ОТРЫВОК ТЕКСТА:
########

Полковой командир полковник Старое, имевший репутацию образцового строевого офицера и отличного хозяина по понятиям того времени, человек пятидесяти лет, высокий, худощавый, скрывавший весьма недурное сердце под суровою наружностью, принял меня с приличною важностью, смягченною, насколько допускало командирское достоинство, рекомендательным письмом главнокомандующего.

Следствию этого письма он приказал поместить меня не в роте, а поближе к себе, в палатке полкового квартирмейстера. Мне соорудили даже кровать, поместив старую дверь из молдаванской избушки на четырех кольях. Охапка сена, накрытая ковром, да сафьянная головная подушка довершили устройство постели, которою мог похвалиться не каждый прапорщик в полку. Старое, известный своею строгостью к молодым офицерам, не дал мне терять время без дела. На другой же день моего приезда я был помещен в очередь дежурств и караулов, оставалось только найти для меня вседневное занятие, и он открыл его в моем умении обращаться с ружьем, чему я выучился, находясь в образцовом полку, от финляндца, страстного охотника, водившего меня около  Петергофа подсиживать волков в длинные зимние ночи. Мне поручили обучать застрельщиков цельной стрельбе в мишень. Это обязывало меня каждый день вставать с рассветом, выводить команду в поле перед лагерем и оставаться при ней до десяти часов утра, когда прекращалось учение.

Кремневые ружья, которыми была вооружена наша пехота, не имели ни одного качества, необходимого для верной стрельбы: они отдавали так сильно, что люди боялись прикладывать к ним щеку, без чего нельзя было палить; патрон, болтаясь в дуле, также мешал верному полету пули, а частые осечки, зависевшие от кремня или от плохого состояния боевой пружины, редко позволяли надеяться на то, что ружье действительно выстрелить. Менее всего обращали тогда внимание на стрельбу, обучая солдат одним темпам да маршировке в три приема, будто в этом заключалась вся загадка непобедимости. Кроме того, существовал между ними предрассудок, что не следует метить в противника, для того чтобы самому не быть убитым, что пуля найдет виноватого, по воле Божией. Поэтому люди стреляли весьма дурно, мало надеялись на ружье как на способ бить неприятеля издали, предпочитая действовать штыком.

########

(Строки из набора данных)
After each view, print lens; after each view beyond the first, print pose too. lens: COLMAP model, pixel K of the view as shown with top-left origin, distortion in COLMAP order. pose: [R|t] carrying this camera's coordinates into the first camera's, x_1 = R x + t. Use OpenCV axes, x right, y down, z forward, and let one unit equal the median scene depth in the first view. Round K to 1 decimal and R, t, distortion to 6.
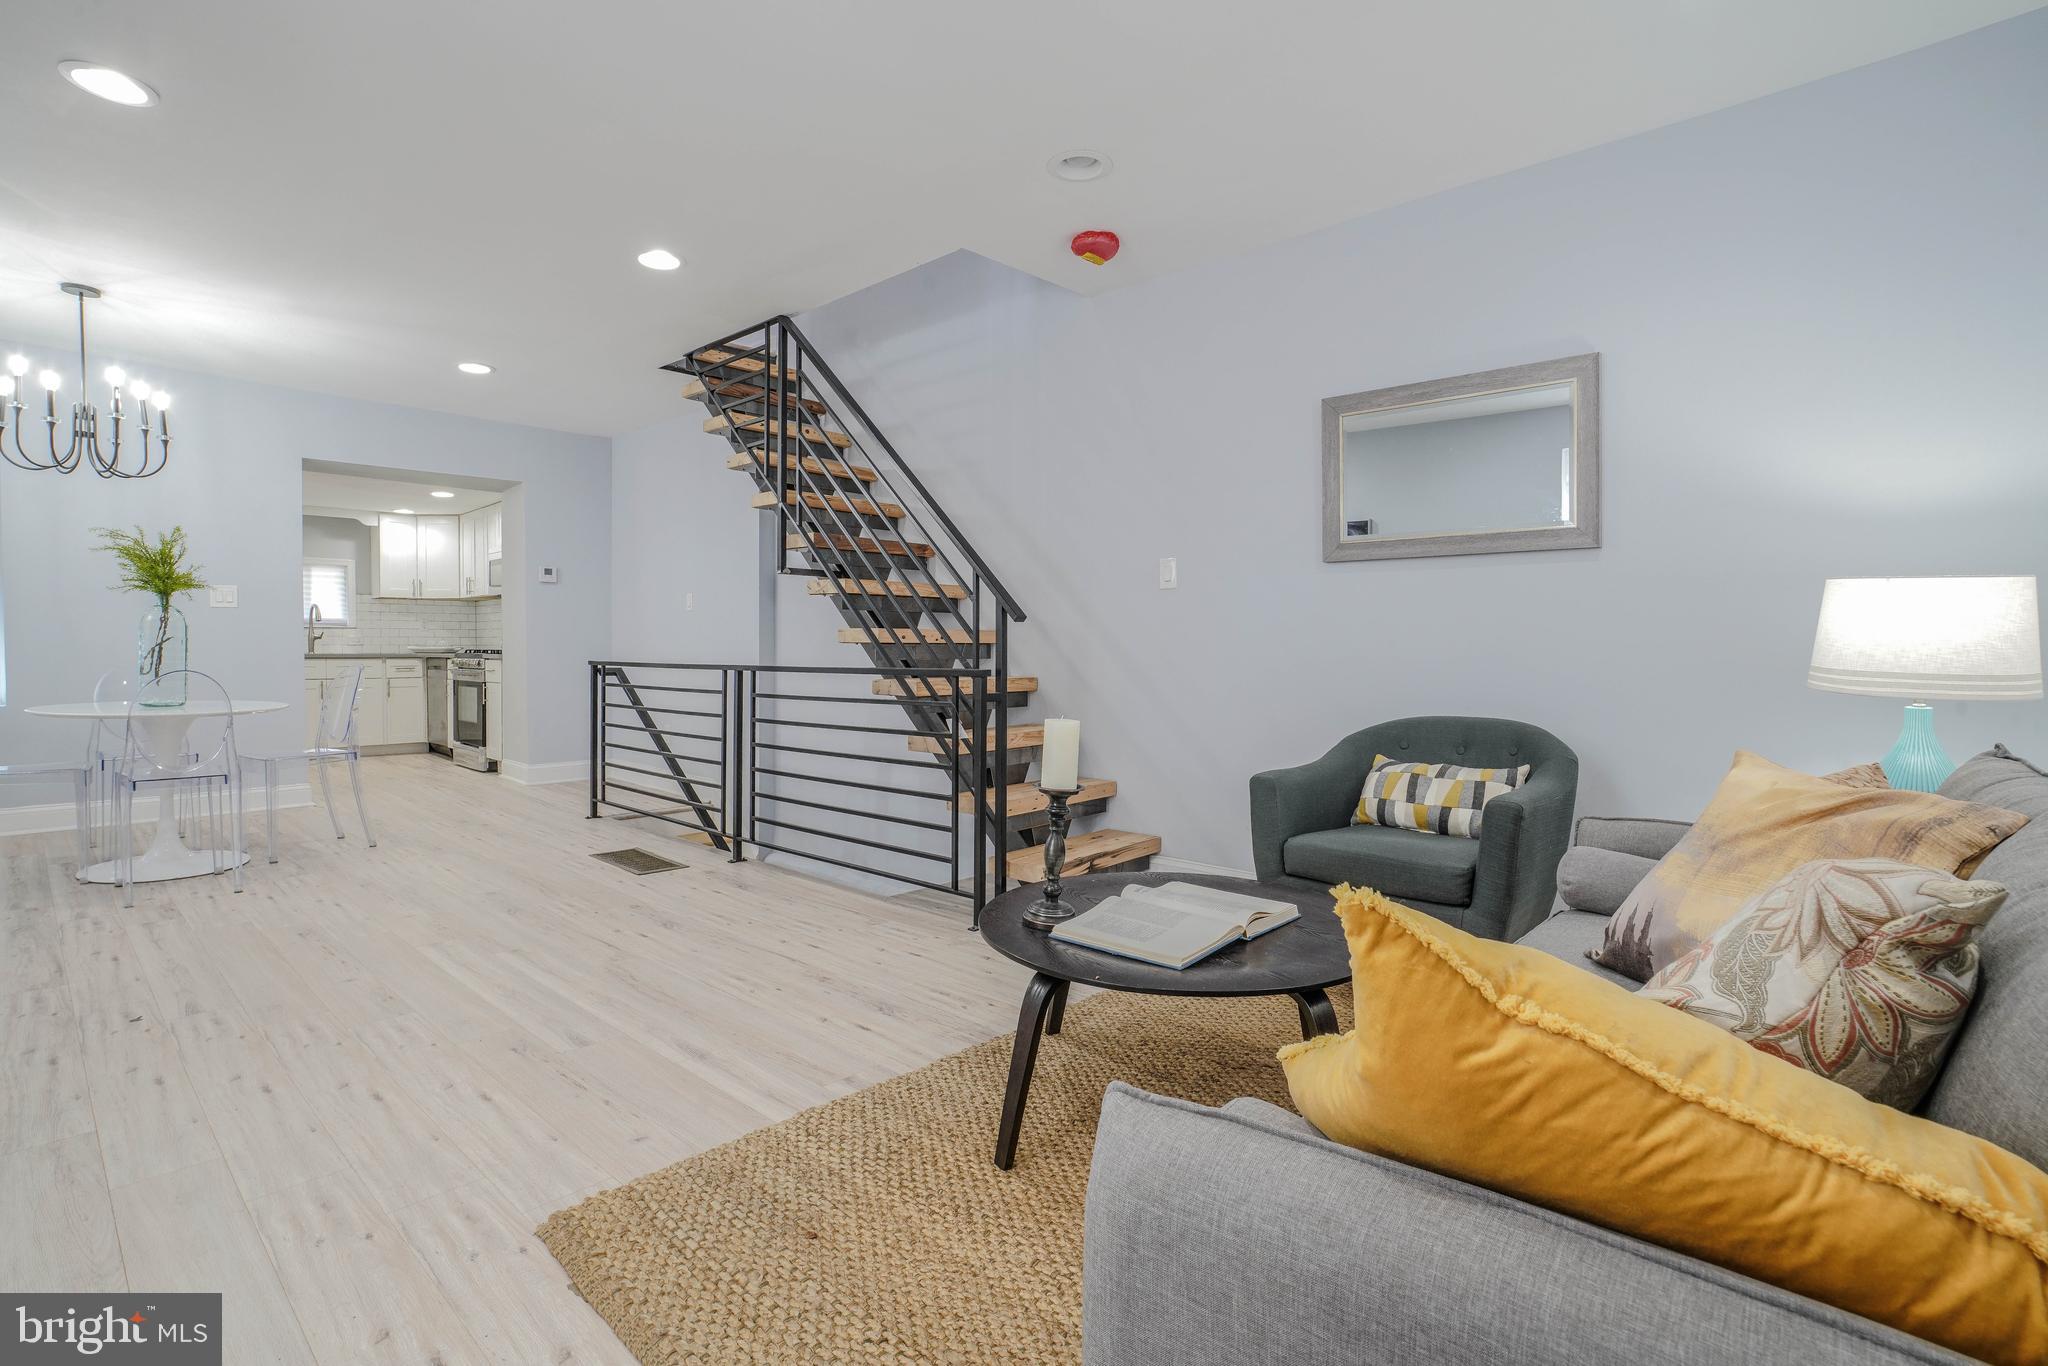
lens RADIAL K [[975.1, 0, 1006.4], [0, 975.1, 661.8], [0, 0, 1]] dist [-0.060791, 0.026035]
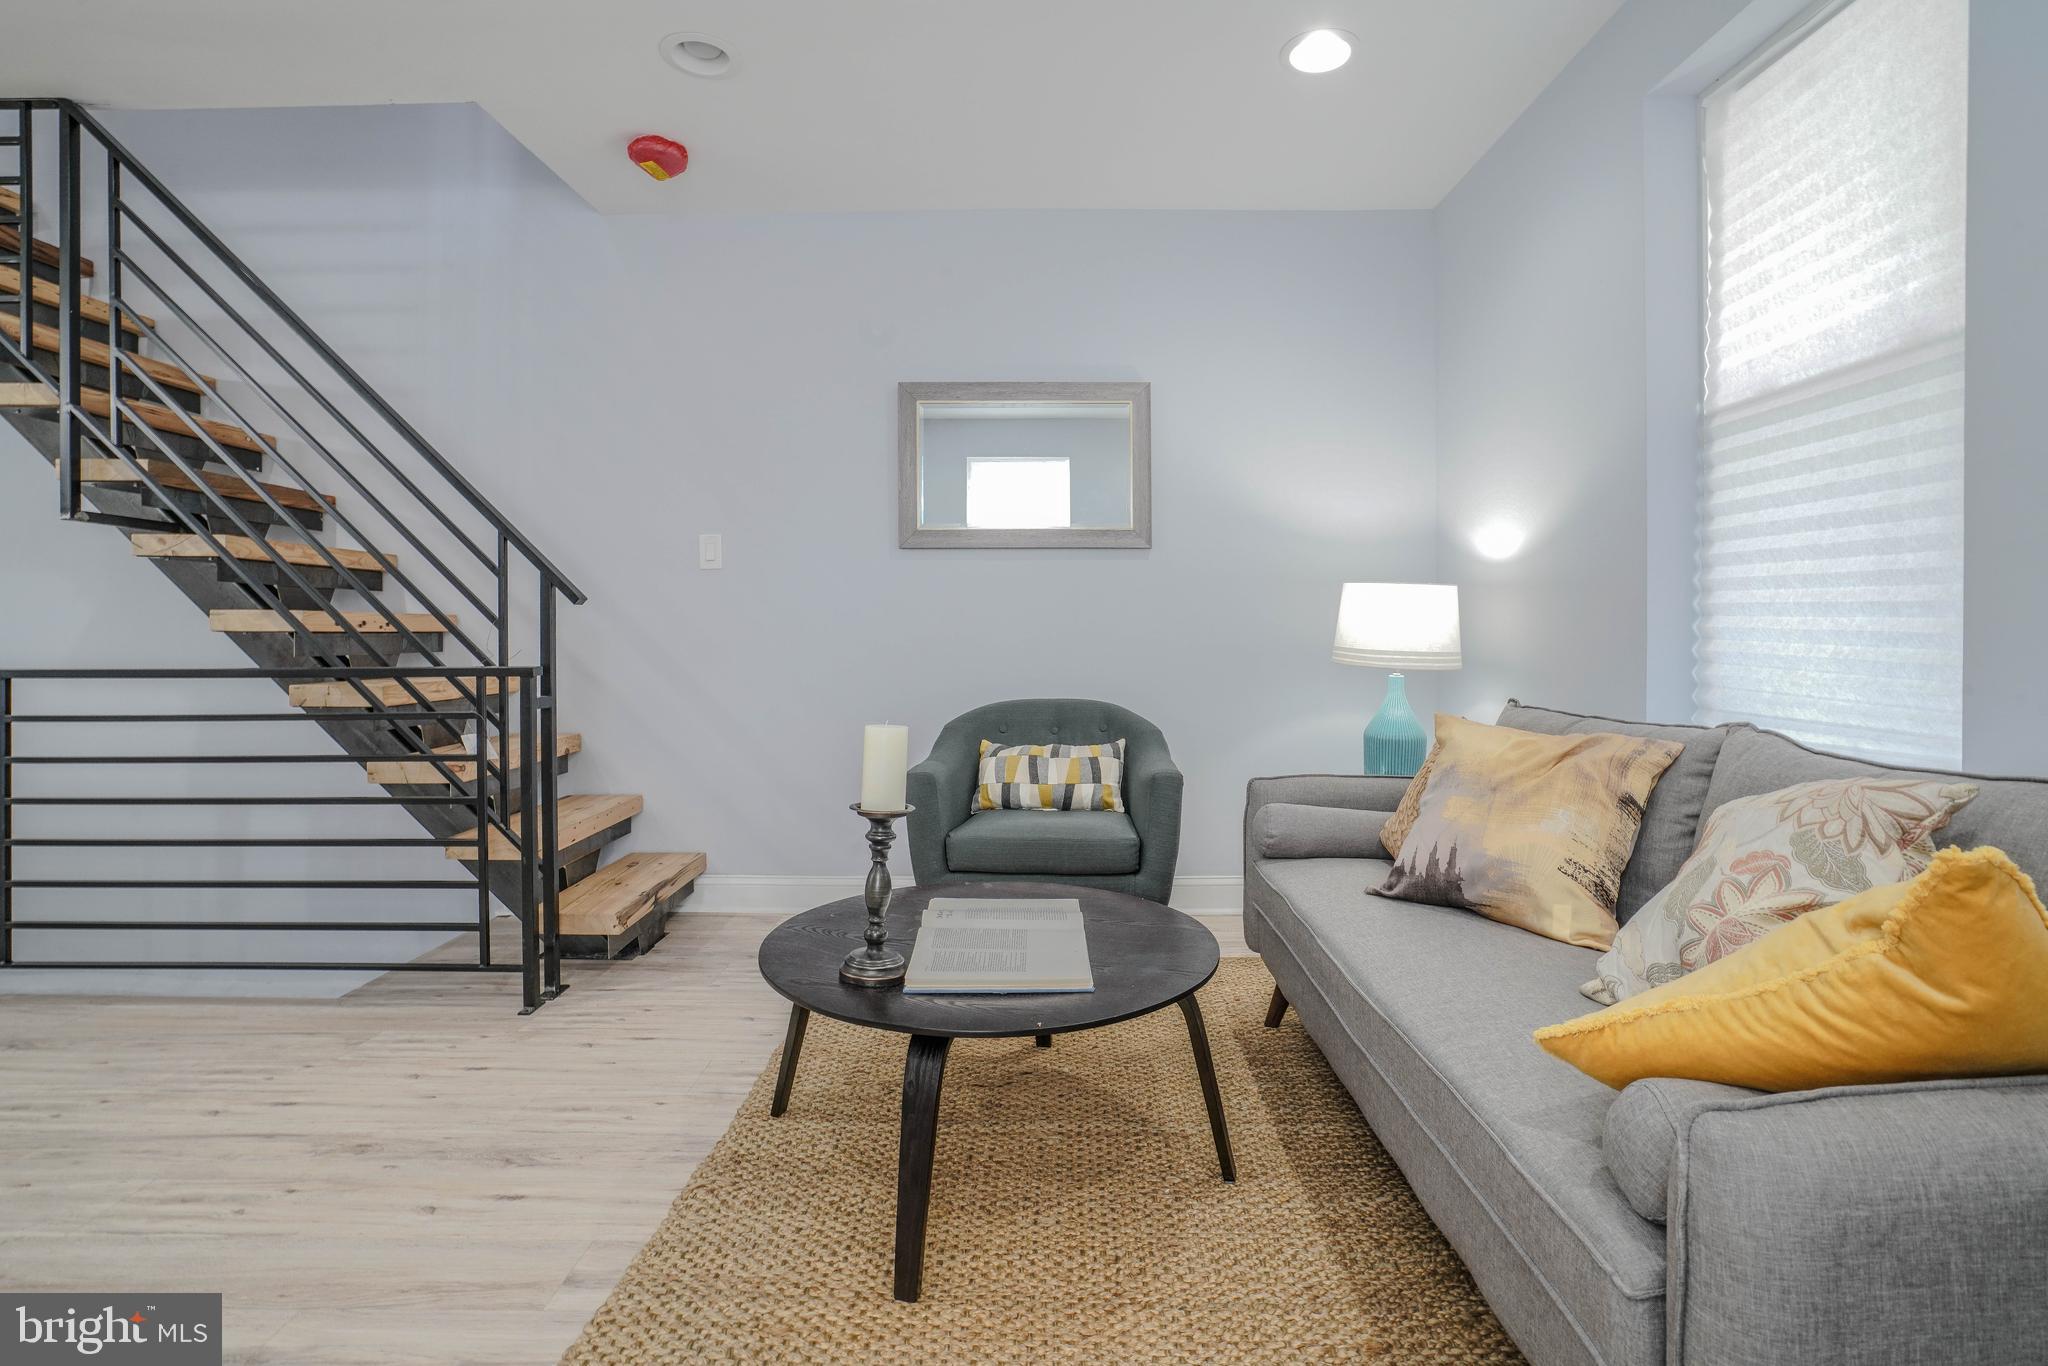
lens RADIAL K [[963.5, 0, 1039.8], [0, 963.5, 646.2], [0, 0, 1]] dist [-0.058010, 0.021511]
pose [[0.731287, -0.011043, 0.681980, -0.236965], [0.013654, 0.999906, 0.001549, -0.003362], [-0.681933, 0.008179, 0.731369, 0.193546]]
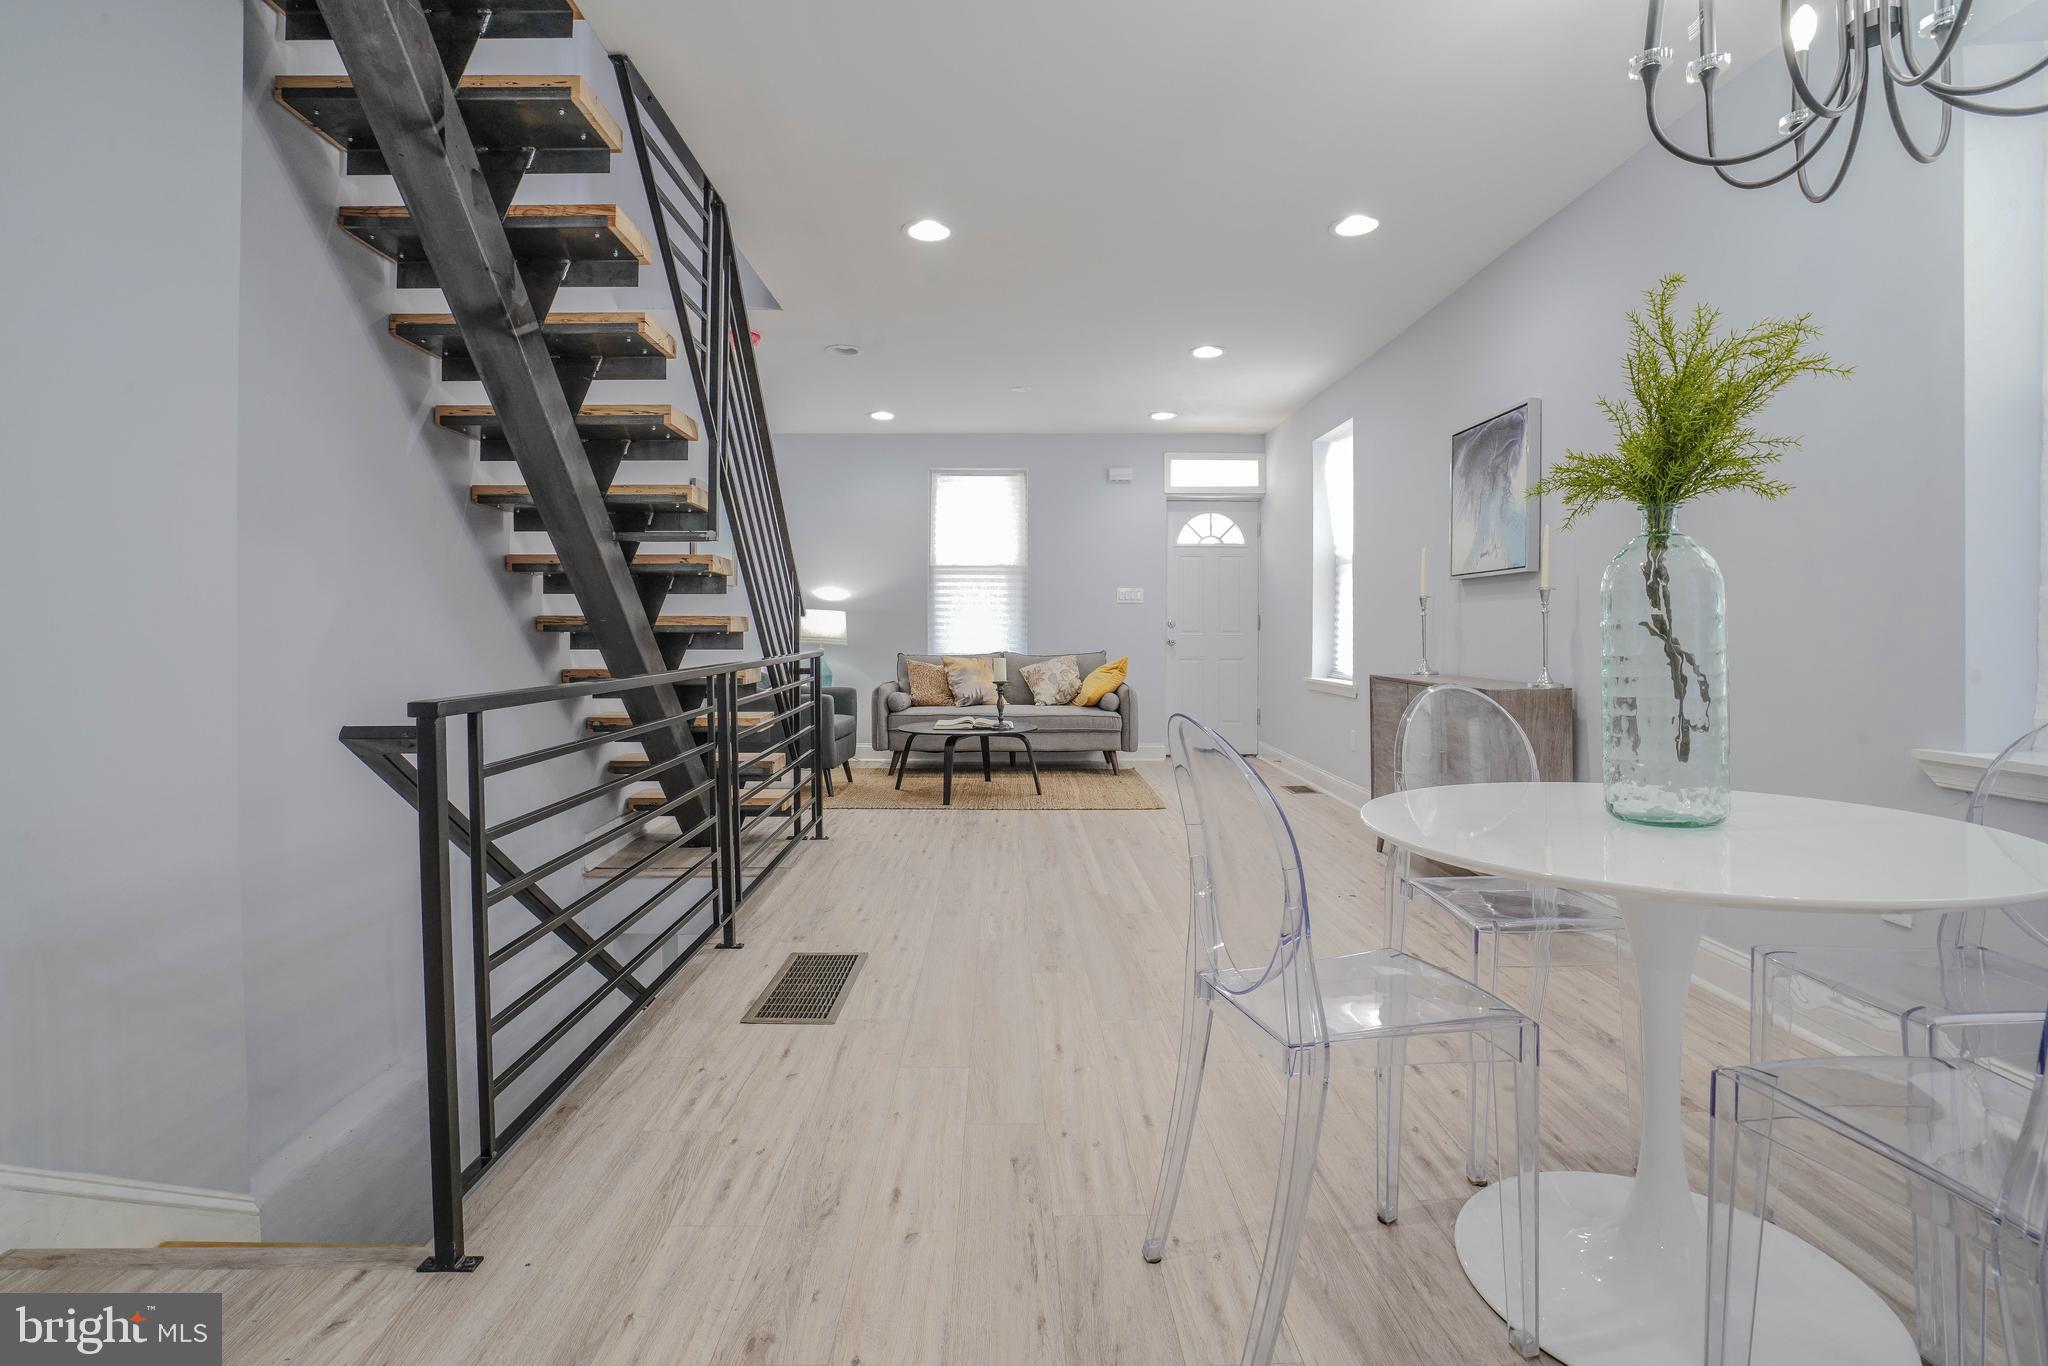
lens RADIAL K [[983.9, 0, 1052.7], [0, 983.9, 660.1], [0, 0, 1]] dist [-0.063843, 0.027109]
pose [[-0.721202, -0.025402, 0.692259, -1.218452], [0.009547, 0.998868, 0.046600, -0.040050], [-0.692659, 0.040217, -0.720143, 1.761749]]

########

ЗАДАНИЕ 1:
До какого часа, согласно отрывку о полковой службе, продолжалось ежедневное учение застрельщиков?
ЗАДАНИЕ 2:
Перепишите без изменений часть отрывка о полковой службе от "Полковой командир полковник" до "рекомендательным письмом главнокомандующего.".

РЕШЕНИЕ 1:
До десяти часов утра.

РЕШЕНИЕ 2:
Полковой командир полковник Старое, имевший репутацию образцового строевого офицера и отличного хозяина по понятиям того времени, человек пятидесяти лет, высокий, худощавый, скрывавший весьма недурное сердце под суровою наружностью, принял меня с приличною важностью, смягченною, насколько допускало командирское достоинство, рекомендательным письмом главнокомандующего.